Ryan 'Henry' Ward is a Seattle based artist. Born and raised on a farm in Montana, and later transplanted to the Pacific Northwest at the age of ten, Ryan has lived in a variety of places in the region. As an artist, he began his craft at the age of three, drawing on the walls of his childhood home. He has a deep history of sharing his art with the world. In third grade he had his own comic strip named Mr. Pib and Ernie and while in the fourth grade he began winning art competitions which landed his imagery on t-shirts. He self-published greeting cards throughout his childhood, and in high school began yet another comic strip, The Cheese Life, which was published on the back of Omega Force comic books.
Ryan graduated with a degree in Art, Writing and Storytelling for Children from Fairhaven College in Western Washington. It was at Fairhaven that he began to focus on his writing, theatre crafts and painting. He has written and illustrated several books for loved ones, as well as illustrated children’s books authored and published by others.

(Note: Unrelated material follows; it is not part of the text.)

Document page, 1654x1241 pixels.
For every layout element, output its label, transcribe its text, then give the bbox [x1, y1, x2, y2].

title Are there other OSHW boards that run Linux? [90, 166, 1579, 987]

Since June of 2008, Ryan has completed over 110 murals, and it is this body of work that he has become most famous for. Previous to becoming a public muralist, he had painted dozens of murals in private residences around the Pacific Northwest. He has created works in India and Thailand, as well as four murals in the Dominican Republic. Selling over 400 original canvases in Seattle over the past couple of years, Ryan's vision of creating primitive images with a dream like surreal quality has come to fruition... He wants the natural rawness of the painting process to show through his balanced, bright, and whimsical work. He has travelled the world and uses painting techniques found in the Japanese brushstroke. The artist's color pallet is derived from the current Southern African pop icon movement. Over the course of his life and through it all, he has formed his own original and unique style; surreal character art that is accessible to everyone, regardless of their background in art.